((
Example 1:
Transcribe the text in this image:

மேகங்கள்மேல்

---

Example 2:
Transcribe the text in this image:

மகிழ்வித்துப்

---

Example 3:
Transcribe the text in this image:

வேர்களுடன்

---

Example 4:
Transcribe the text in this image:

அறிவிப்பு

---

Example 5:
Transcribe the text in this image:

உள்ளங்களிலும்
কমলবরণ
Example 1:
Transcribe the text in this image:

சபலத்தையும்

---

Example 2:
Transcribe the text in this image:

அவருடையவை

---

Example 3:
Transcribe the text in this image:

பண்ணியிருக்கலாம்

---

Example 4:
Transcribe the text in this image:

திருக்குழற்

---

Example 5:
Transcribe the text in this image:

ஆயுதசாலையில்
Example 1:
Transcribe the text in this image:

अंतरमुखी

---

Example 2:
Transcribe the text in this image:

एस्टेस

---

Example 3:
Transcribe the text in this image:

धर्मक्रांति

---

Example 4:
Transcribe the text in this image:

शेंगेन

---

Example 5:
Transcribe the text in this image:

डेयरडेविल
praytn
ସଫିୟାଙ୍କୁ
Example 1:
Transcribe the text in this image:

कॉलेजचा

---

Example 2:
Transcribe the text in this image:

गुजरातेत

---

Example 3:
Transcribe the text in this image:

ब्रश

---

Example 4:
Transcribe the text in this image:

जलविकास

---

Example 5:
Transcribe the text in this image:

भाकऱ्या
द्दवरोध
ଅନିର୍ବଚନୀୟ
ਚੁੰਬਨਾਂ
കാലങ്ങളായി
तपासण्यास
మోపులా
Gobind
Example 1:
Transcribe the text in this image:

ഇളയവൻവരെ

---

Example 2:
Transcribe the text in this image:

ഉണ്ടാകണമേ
))
PROBLEM DETAILS
Reproduce the listing above in its entirety, unchanged.

ANSWER TO THIS TASK
Example 1:
Transcribe the text in this image:

மேகங்கள்மேல்

---

Example 2:
Transcribe the text in this image:

மகிழ்வித்துப்

---

Example 3:
Transcribe the text in this image:

வேர்களுடன்

---

Example 4:
Transcribe the text in this image:

அறிவிப்பு

---

Example 5:
Transcribe the text in this image:

உள்ளங்களிலும்
কমলবরণ
Example 1:
Transcribe the text in this image:

சபலத்தையும்

---

Example 2:
Transcribe the text in this image:

அவருடையவை

---

Example 3:
Transcribe the text in this image:

பண்ணியிருக்கலாம்

---

Example 4:
Transcribe the text in this image:

திருக்குழற்

---

Example 5:
Transcribe the text in this image:

ஆயுதசாலையில்
Example 1:
Transcribe the text in this image:

अंतरमुखी

---

Example 2:
Transcribe the text in this image:

एस्टेस

---

Example 3:
Transcribe the text in this image:

धर्मक्रांति

---

Example 4:
Transcribe the text in this image:

शेंगेन

---

Example 5:
Transcribe the text in this image:

डेयरडेविल
praytn
ସଫିୟାଙ୍କୁ
Example 1:
Transcribe the text in this image:

कॉलेजचा

---

Example 2:
Transcribe the text in this image:

गुजरातेत

---

Example 3:
Transcribe the text in this image:

ब्रश

---

Example 4:
Transcribe the text in this image:

जलविकास

---

Example 5:
Transcribe the text in this image:

भाकऱ्या
द्दवरोध
ଅନିର୍ବଚନୀୟ
ਚੁੰਬਨਾਂ
കാലങ്ങളായി
तपासण्यास
మోపులా
Gobind
Example 1:
Transcribe the text in this image:

ഇളയവൻവരെ

---

Example 2:
Transcribe the text in this image:

ഉണ്ടാകണമേ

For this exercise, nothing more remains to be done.